Näher kennengelernt hat er den Buddhismus auf einer ausgedehnten Reise durch das Königreich Bhutan, das dem Streben nach immer mehr Wachstum und einem möglichst hohen Bruttoinlandsprodukt das Ziel des „Bruttonationalglücks“ entgegensetzt. Mehrere Wochen ist er durch den Himalajastaat gereist und hat viel Zeit in den dortigen Klöstern verbracht. „Das einfache Leben der Mönche hat mich sehr beeindruckt“, sagt er.
Zweimal täglich – morgens und abends – meditiert Otto selbst, macht darüber hinaus Yoga, um einen Ausgleich zum stressigen Zwölfstundentag im Büro zu haben. Wenn noch etwas Zeit bleibt, joggt er, spielt Tennis oder Beachvolleyball.
Was der Enkel von Konzerngründer Werner Otto sonst privat macht, darüber will er lieber nicht sprechen. Er ist auf der Hut, allzu viel über seine Person und sein Umfeld preiszugeben. Seine Freundin brachte er zwar zum 70. Geburtstag des Vaters vor gut einem Jahr mit, möchte sie aber möglichst von der Öffentlichkeit abschirmen. Ob die beiden heiraten oder eine eigene Familie gründen wollen? Kein Kommentar.
In jedem Fall versucht Otto, die Balance zu halten zwischen Beruf und Familie, bemüht sich, den Einfluss der Arbeit nicht übermächtig werden zu lassen. „Bei Freunden habe ich erlebt, dass energiegeladene, fröhliche Menschen ganz schnell ausbrennen können“, sagt er. Um dem generell entgegenzuwirken, hat er sogar eine eigene Stiftung, das von ihm geführte Burn-out-Prevention-Center gegründet.
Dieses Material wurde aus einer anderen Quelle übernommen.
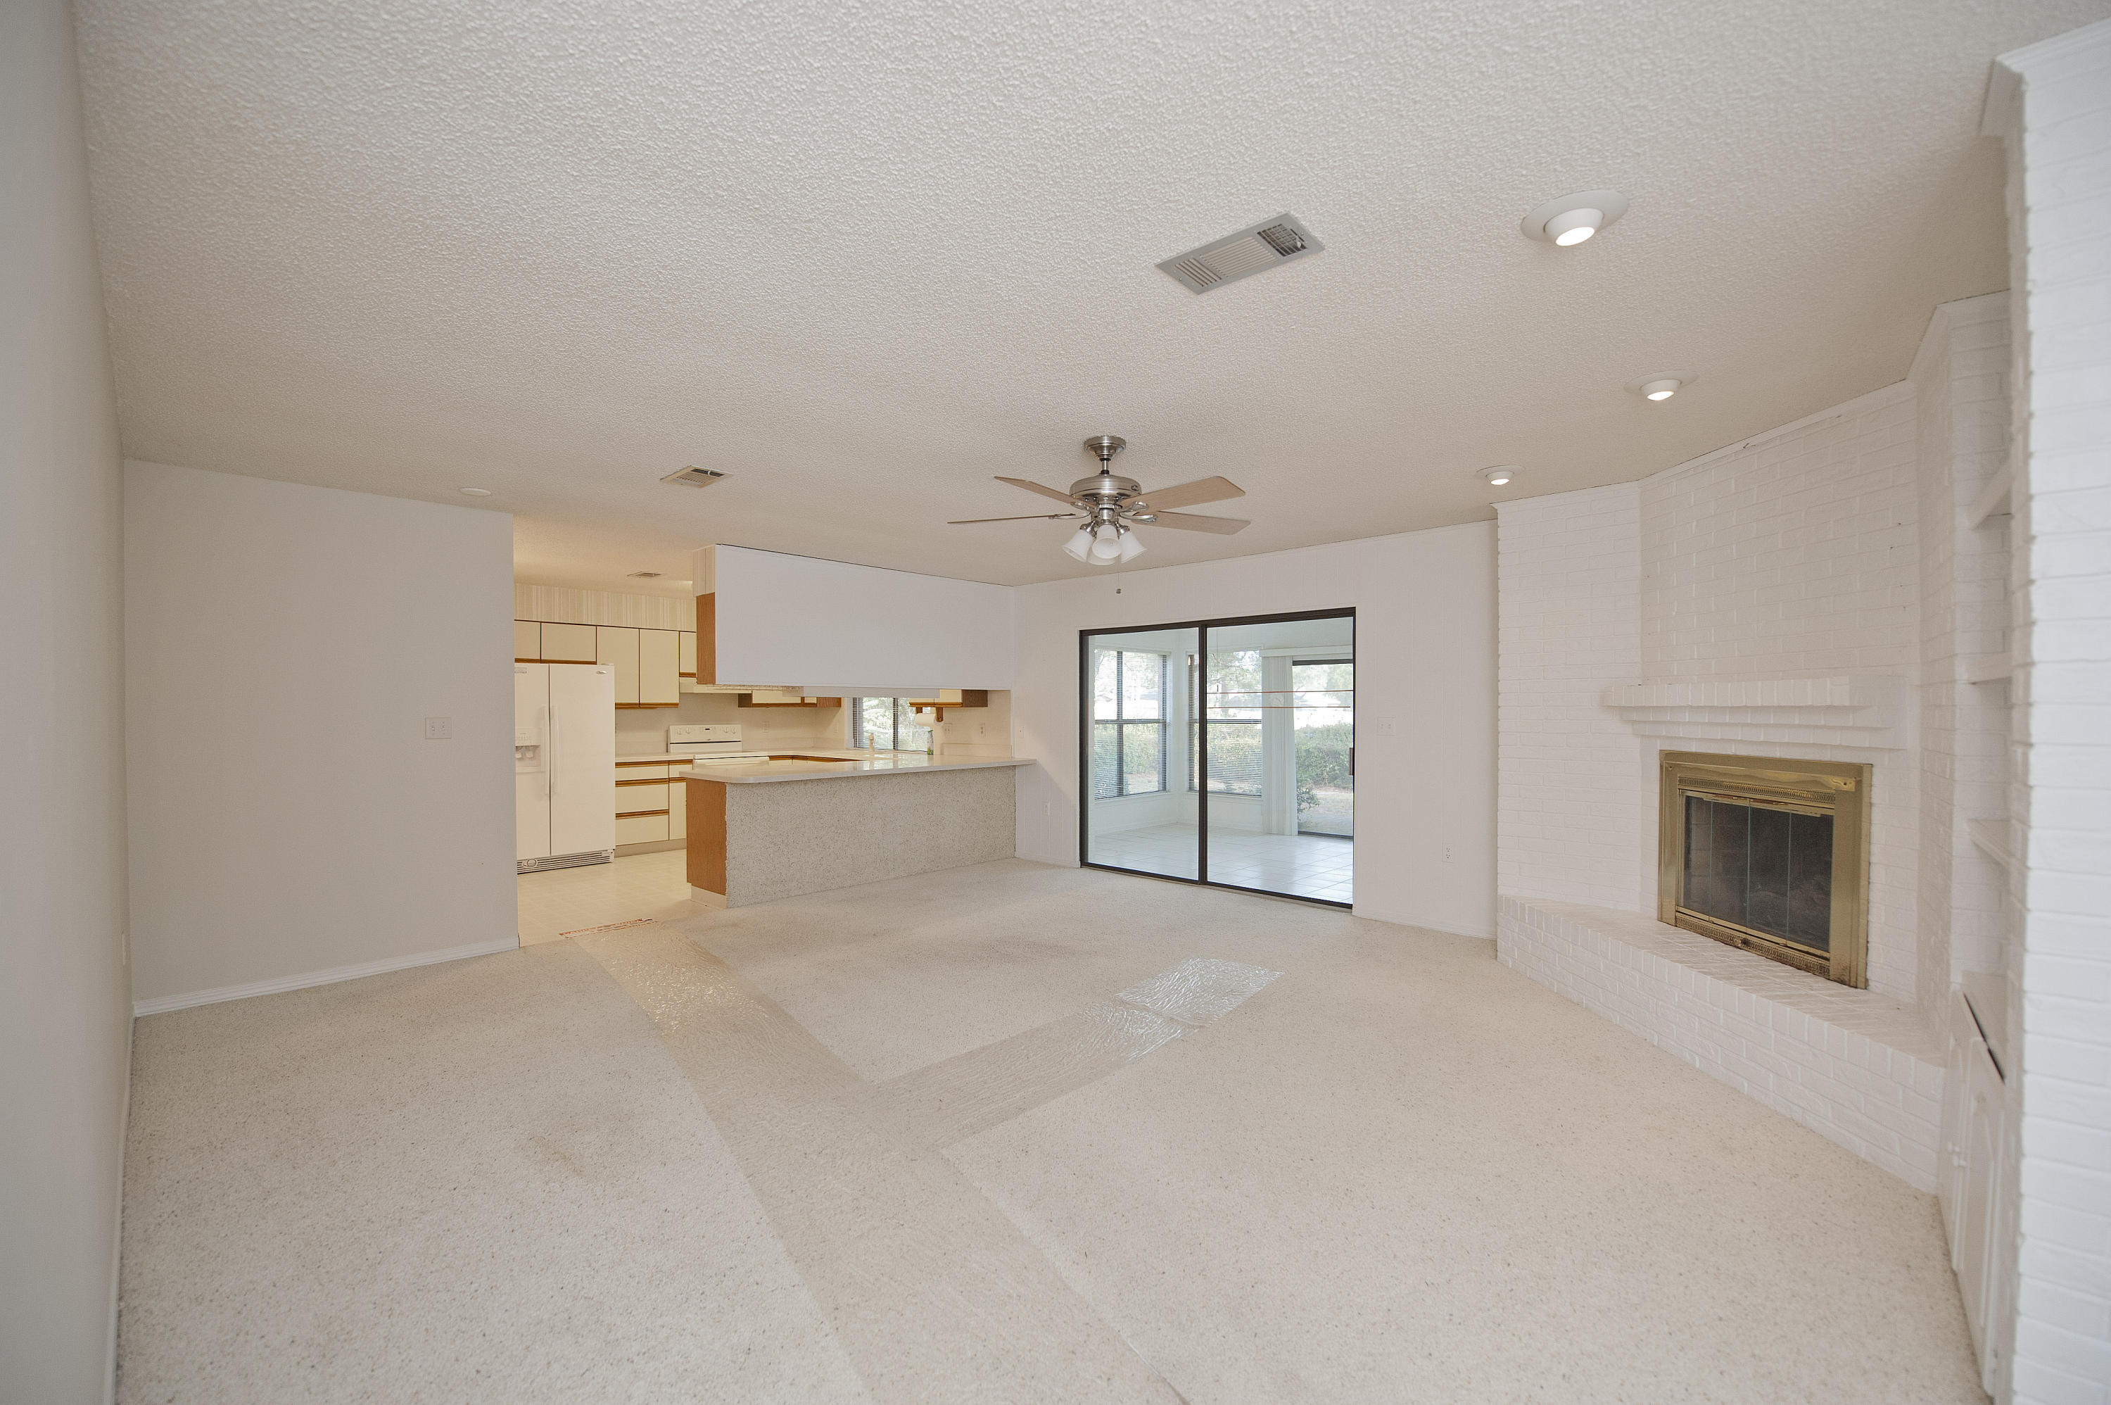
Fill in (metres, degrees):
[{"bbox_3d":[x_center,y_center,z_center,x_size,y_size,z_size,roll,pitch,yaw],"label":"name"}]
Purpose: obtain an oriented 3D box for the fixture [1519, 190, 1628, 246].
[{"bbox_3d":[1.163,-1.061,1.836,0.205,0.060,0.205,0,0,44],"label":"fixture"}]

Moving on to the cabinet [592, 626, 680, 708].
[{"bbox_3d":[-4.095,-0.330,7.968,0.330,0.752,0.756,0,0,44],"label":"cabinet"}]

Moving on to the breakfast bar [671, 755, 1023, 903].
[{"bbox_3d":[-1.455,0.929,6.521,0.880,0.905,2.620,0,0,45],"label":"breakfast bar"}]

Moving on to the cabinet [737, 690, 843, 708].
[{"bbox_3d":[-2.956,-0.332,9.139,0.370,0.737,1.010,0,0,44],"label":"cabinet"}]

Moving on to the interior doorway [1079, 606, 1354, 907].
[{"bbox_3d":[1.112,0.372,6.127,2.287,2.010,0.120,0,0,41],"label":"interior doorway"}]

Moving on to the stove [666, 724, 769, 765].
[{"bbox_3d":[-3.444,0.802,8.399,0.680,1.160,0.760,0,0,44],"label":"stove"}]

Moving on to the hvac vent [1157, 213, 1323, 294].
[{"bbox_3d":[0.450,-1.077,2.003,0.346,0.020,0.198,0,0,40],"label":"hvac vent"}]

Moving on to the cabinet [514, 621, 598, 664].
[{"bbox_3d":[-4.670,-0.521,7.362,0.330,0.365,0.914,0,0,44],"label":"cabinet"}]

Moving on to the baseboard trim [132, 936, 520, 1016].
[{"bbox_3d":[-3.553,1.353,4.133,1.447,0.075,0.016,0,0,-44],"label":"baseboard trim"}]

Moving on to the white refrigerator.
[{"bbox_3d":[-4.397,0.526,7.046,0.800,1.720,0.905,0,0,44],"label":"white refrigerator"}]

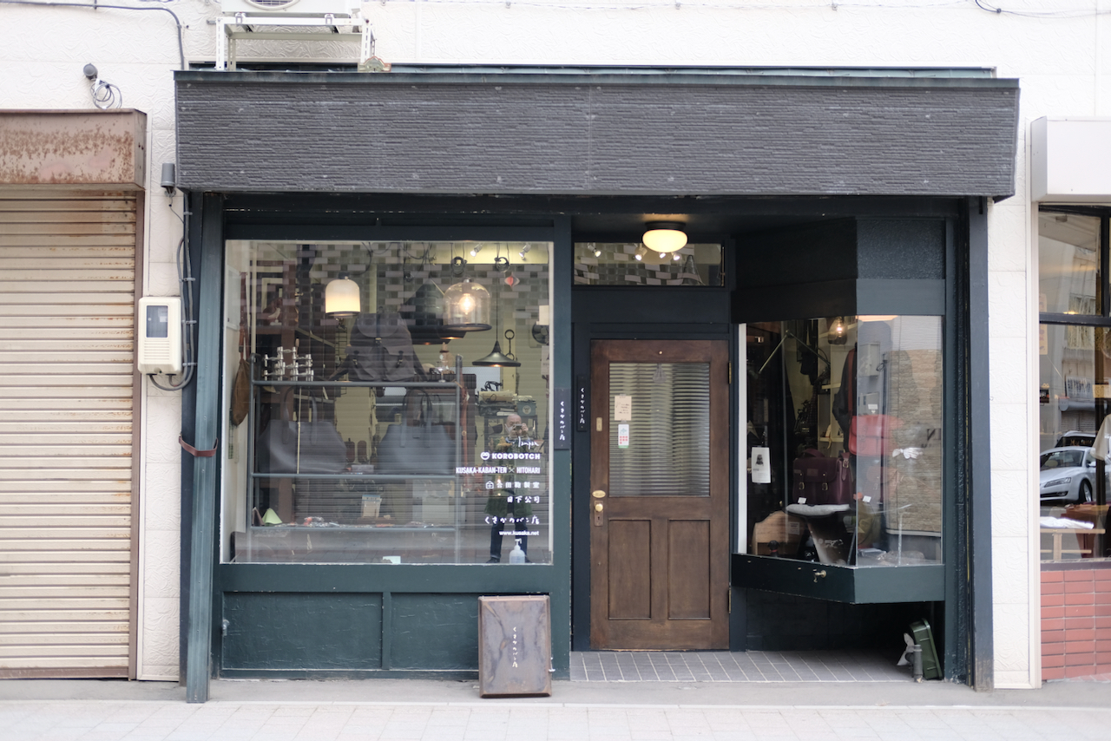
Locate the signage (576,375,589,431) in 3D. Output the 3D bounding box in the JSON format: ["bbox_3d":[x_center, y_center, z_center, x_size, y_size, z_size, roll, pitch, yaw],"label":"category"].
[{"bbox_3d":[0.167,0.201,9.880,0.073,0.343,0.020,0,-2,-1],"label":"signage"}]

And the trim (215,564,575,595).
[{"bbox_3d":[-0.900,1.159,9.103,1.910,0.153,0.060,0,-2,-1],"label":"trim"}]

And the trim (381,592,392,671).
[{"bbox_3d":[-0.934,1.448,9.088,0.048,0.424,0.035,0,-2,-1],"label":"trim"}]

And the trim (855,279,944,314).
[{"bbox_3d":[1.951,-0.419,9.273,0.542,0.203,0.040,0,-2,-8],"label":"trim"}]

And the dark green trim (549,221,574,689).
[{"bbox_3d":[0.039,0.425,9.178,0.104,2.591,0.100,0,-2,-1],"label":"dark green trim"}]

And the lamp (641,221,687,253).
[{"bbox_3d":[0.639,-0.769,9.523,0.265,0.170,0.265,0,-2,-1],"label":"lamp"}]

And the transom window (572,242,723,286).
[{"bbox_3d":[0.560,-0.642,9.945,0.907,0.272,0.050,0,-2,-1],"label":"transom window"}]

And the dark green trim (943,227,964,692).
[{"bbox_3d":[2.242,0.439,9.207,0.093,2.612,0.090,0,-2,-1],"label":"dark green trim"}]

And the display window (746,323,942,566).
[{"bbox_3d":[1.661,0.404,9.516,1.076,1.416,0.700,0,-2,-1],"label":"display window"}]

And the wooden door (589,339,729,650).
[{"bbox_3d":[0.639,0.756,10.037,0.849,1.890,0.045,0,-2,-1],"label":"wooden door"}]

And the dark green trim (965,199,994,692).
[{"bbox_3d":[2.330,0.403,9.025,0.108,2.694,0.120,0,-2,-1],"label":"dark green trim"}]

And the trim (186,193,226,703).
[{"bbox_3d":[-1.889,0.381,8.855,0.115,2.765,0.100,0,-9,-1],"label":"trim"}]

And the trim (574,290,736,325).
[{"bbox_3d":[0.586,-0.386,10.029,0.972,0.202,0.060,0,-2,-1],"label":"trim"}]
„Von meinem Vater und auch meinem Großvater habe ich gelernt, dass auch im Unternehmen immer der Mensch im Mittelpunkt stehen sollte“, sagt er. Was aber, wenn sich solch hehre Ziele im immer schärferen Wettbewerb nicht mehr aufrechterhalten lassen? Der Otto-Konzern steht heute mächtig unter Druck, Konkurrenten wie Amazon zahlen niedrigere Löhne oder setzen auf automatisierte Läger, Angreifer wie Zalando verbrennen Millionen, um sich Marktanteile zu kaufen.
„Ich denke schon, dass sich die Werte, für die der Name Otto steht, auch unter den verschärften Konkurrenzbedingungen in der digitalen Welt verteidigen lassen“, sagt Benjamin Otto. Und in diesem Moment klingt er dann doch schon ganz wie der Mann, der den Gesamtkonzern in einigen Jahren in die Zukunft führen könnte. Auch wenn er davon jetzt noch nichts wissen will.
Zumindest stellt sich Benjamin Otto darauf ein, sehr lange im Familienunternehmen zu bleiben. „Ich fühle mich angekommen“, sagt er.